Eurovision legend Niamh Kavanagh has said she was "ill-prepared" to win the competition in 1993, saying she struggled with the level of fame it brought.
The Dublin singer appears in the latest episode of the new series of Keys To My Life, the RTÉ show in which presenter Brendan Courtney meets Irish personalities who reveal how the places they've lived in have shaped their lives.
Visiting Kavanagh in the Antrim seaside town of Carrickfergus where she lives with her husband Paul and their two sons Jack and Tom, Courtney brings Kavanagh on a journey from her childhood home in Glasnevin, through her early brush with fame as the voice behind the Grammy-winning Commitments album.

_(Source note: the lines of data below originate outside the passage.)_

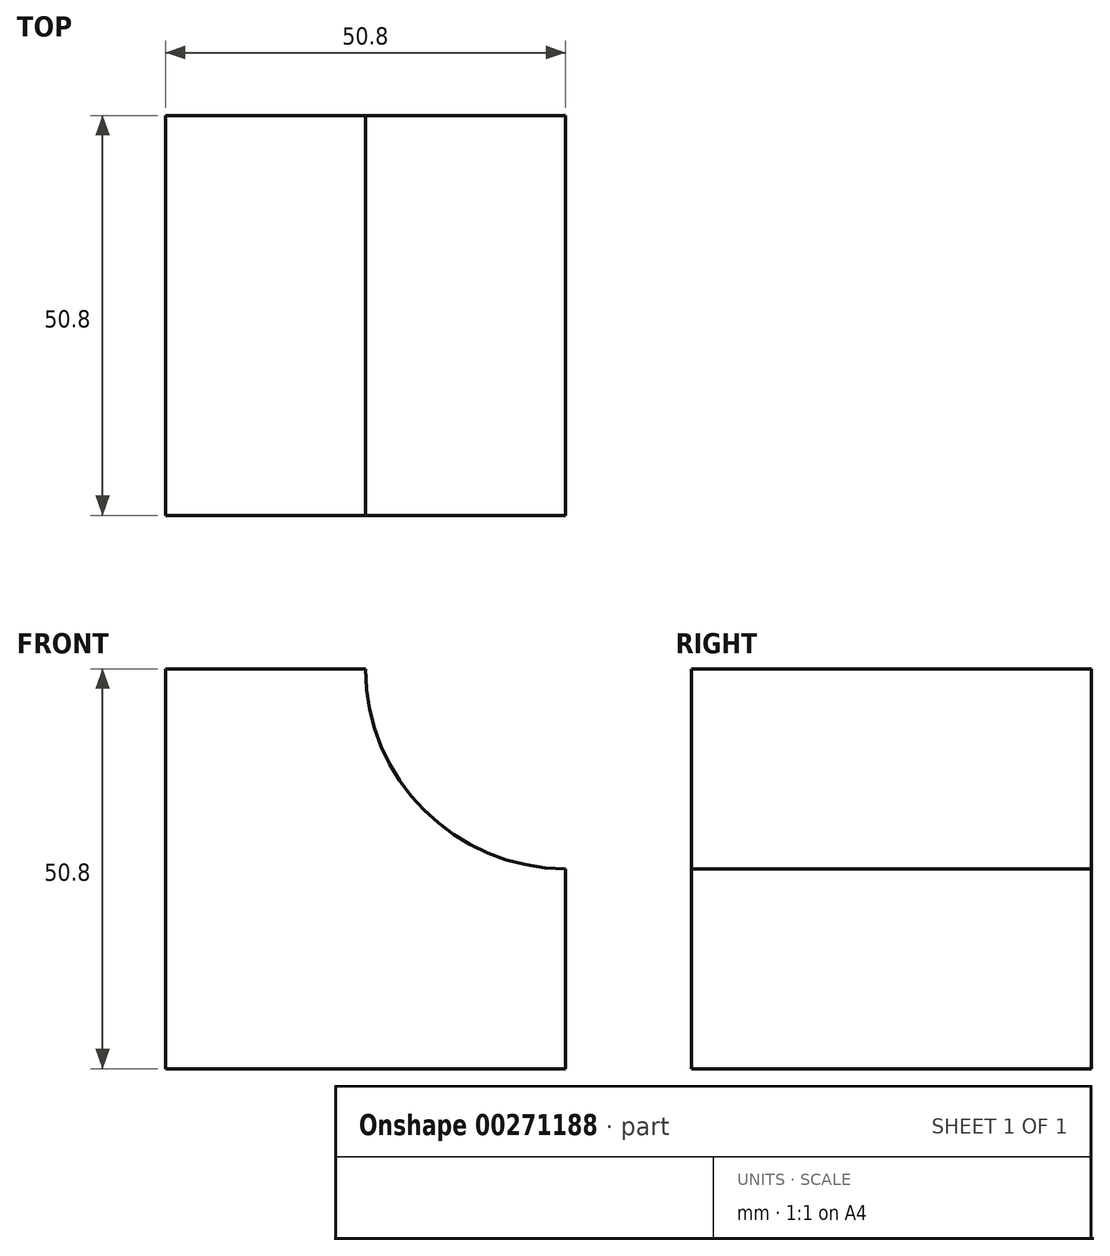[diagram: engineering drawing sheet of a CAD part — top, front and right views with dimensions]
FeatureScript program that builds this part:
annotation { "Feature Type Name" : "Feature", "Feature Type Description" : "" }
export const myFeature = defineFeature(function(context is Context, id is Id, definition is map)
    precondition{}
    {
        {
            var Q0;
            Q0=qCreatedBy(makeId("Front.planeOp"),FACE);
            var sketch = newSketch(context, id + "F0", { "sketchPlane" : qUnion([Q0])});
            skLineSegment(sketch, "E0", {"start": v(0, 0) * mm, "end": v(-50.8, 0) * mm});
            skLineSegment(sketch, "E1", {"start": v(-50.8, 0) * mm, "end": v(-50.8, 50.8) * mm});
            skLineSegment(sketch, "E2", {"start": v(-50.8, 50.8) * mm, "end": v(-25.4, 50.8) * mm});
            skLineSegment(sketch, "E3", {"start": v(0, 25.4) * mm, "end": v(0, 0) * mm});
            skArc(sketch, "E4", {"start": v(-25.4, 50.8) * mm, "mid": v(-17.96, 32.84) * mm, "end": v(0, 25.4) * mm});
            skSolve(sketch);
        }
        {
            var Q0;
            Q0 = qSketchRegion(id + "F0", true);
            extrude(context, id + "F1", {"entities" : qUnion([Q0]), "depth" : 50.8 * mm});
        }
    });
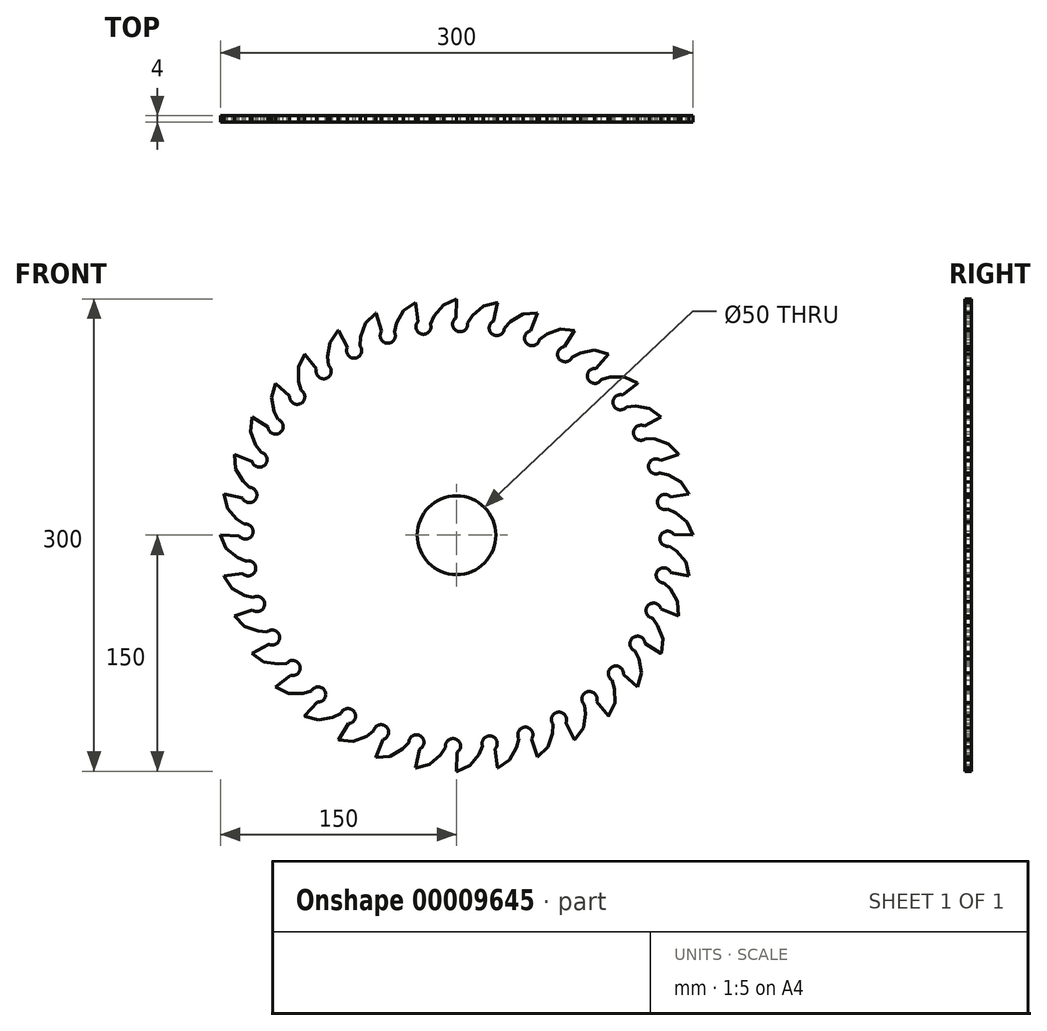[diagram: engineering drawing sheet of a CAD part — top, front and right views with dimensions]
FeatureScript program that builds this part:
annotation { "Feature Type Name" : "Feature", "Feature Type Description" : "" }
export const myFeature = defineFeature(function(context is Context, id is Id, definition is map)
    precondition{}
    {
        {
            var Q0;
            Q0=qCreatedBy(makeId("Front.planeOp"),FACE);
            var sketch = newSketch(context, id + "F0", { "sketchPlane" : qUnion([Q0])});
            skArc(sketch, "E0", {"start": v(0, 150) * mm, "mid": v(-13, -149.44) * mm, "end": v(25.9, 147.75) * mm});
            skLineSegment(sketch, "E1", {"start": v(0, 0) * mm, "end": v(0, 182.22) * mm, "construction": true});
            skLineSegment(sketch, "E2", {"start": v(0, 150) * mm, "end": v(-0.4, 138) * mm});
            skArc(sketch, "E3", {"start": v(-0.4, 138) * mm, "mid": v(0.39, 129.58) * mm, "end": v(7, 134.85) * mm});
            skLineSegment(sketch, "E4", {"start": v(7, 134.85) * mm, "end": v(10.19, 139.61) * mm});
            skLineSegment(sketch, "E5", {"start": v(10.19, 139.61) * mm, "end": v(17.1, 145.56) * mm});
            skLineSegment(sketch, "E6", {"start": v(17.1, 145.56) * mm, "end": v(25.9, 147.75) * mm});
            skSolve(sketch);
        }
        {
            var Q0;
            Q0=qSketchRegion(id+"F0",true);
            extrude(context, id + "F1", {"entities" : qUnion([Q0]), "depth" : 4 * mm});
        }
        {
            var Q0;
            Q0=makeQuery(id+"F1.opExtrude","SWEPT_FACE",FACE,{"disambiguationData":[OSD([sQuery(id+"F0.wireOp",EDGE,"E6")])]});
            var Q1;
            Q1=makeQuery(id+"F1.opExtrude","SWEPT_FACE",FACE,{"disambiguationData":[OSD([sQuery(id+"F0.wireOp",EDGE,"E5")])]});
            var Q2;
            Q2=makeQuery(id+"F1.opExtrude","SWEPT_FACE",FACE,{"disambiguationData":[OSD([sQuery(id+"F0.wireOp",EDGE,"E4")])]});
            var Q3;
            Q3=makeQuery(id+"F1.opExtrude","SWEPT_FACE",FACE,{"disambiguationData":[OSD([sQuery(id+"F0.wireOp",EDGE,"E3")])]});
            var Q4;
            Q4=makeQuery(id+"F1.opExtrude","SWEPT_FACE",FACE,{"disambiguationData":[OSD([sQuery(id+"F0.wireOp",EDGE,"E2")])]});
            var Q5;
            Q5=makeQuery(id+"F1.opExtrude","SWEPT_FACE",FACE,{"disambiguationData":[OSD([sQuery(id+"F0.wireOp",EDGE,"E0")])]});
            circularPattern(context, id + "F2", {"faces" : qUnion([Q0, Q1, Q2, Q3, Q4]), "axis" : qUnion([Q5]), "angle" : 10 * degree, "instanceCount" : round(36), "oppositeDirection" : true, "patternType" : PatternType.FACE});
        }
        {
            var Q0;
            Q0=makeQuery(id+"F1.opExtrude","CAP_FACE",FACE,{"disambiguationData":[OSD([sQuery(id+"F0.wireOp",EDGE,"E0"),sQuery(id+"F0.wireOp",EDGE,"E2"),sQuery(id+"F0.wireOp",EDGE,"E3"),sQuery(id+"F0.wireOp",EDGE,"E4"),sQuery(id+"F0.wireOp",EDGE,"E5"),sQuery(id+"F0.wireOp",EDGE,"E6")])],"isStart":false});
            var sketch = newSketch(context, id + "F3", { "sketchPlane" : qUnion([Q0])});
            skCircle(sketch, "E7", {"center": v(0, 0) * mm, "radius": 25 * mm});
            skSolve(sketch);
        }
        {
            var Q0;
            Q0=qSketchRegion(id+"F3",true);
            extrude(context, id + "F4", {"entities" : qUnion([Q0]), "operationType" : NewBodyOperationType.REMOVE, "endBound" : BoundingType.THROUGH_ALL, "oppositeDirection" : true, "depth" : 25 * mm});
        }
    });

"I was so grateful for the opportunity to do something so magnificent," she told Courtney of being part of the iconic film's soundtrack. "And then in 1992, we went to New York and sang at the Grammys because the album was nominated. It was so fun.
"Weirdly, The Commitments helped me because I was learning my trade. So by the time Eurovision came I'd already done a lot and was still loving it and learning about who I was. I got the best gift I cold have got out of it, which was to use my voice."
In 1993, aged just 25-years-old, Kavanagh won the Eurovision Song Contest with the power-ballad In Your Eyes, which became the biggest selling single in Ireland for 10 years.
She struggled in the aftermath of the win.

"When I won I was a little bit ill-prepared for it because I was a voice-for-hire before that and then I suddenly had to become an artist, which was a very different animal," she said.
"I was thrown into this level of working, because I was signed to a record deal and suddenly had to decide what I wanted to do with that and I was travelling so much I was hardly home.
"Within a year I had travelled so much that I had a panic attack in a hotel one night, because I missed people knowing me as a person. There was nobody that called me Niamh, I was Ms Kavanagh everywhere. I did struggle because I wasn't ready for that."
The resilient and optimistic star also opened up about her husband Paul's stroke in 2018.

"I was on stage in Cork and I got a call from Jack, who was 17-years-of-age, to say that they brought Paul to the hospital, he had a stroke," she said.
"They basically saved his life. It was quite a moment - one day I was standing on stage, in full voice, feeling really good about what was happening. The next day I was sitting with a folder trying to understand about strokes and trying to make Paul understand that it was going to be ok.
"It's been a lovely gift because we discovered we still enjoy each other. We were able to use our friendship and our love to find the sweet spot again, because we had to."
Keys To My Life airs on RTÉ One and RTÉ Player at 8:30pm on Sunday, 21 September.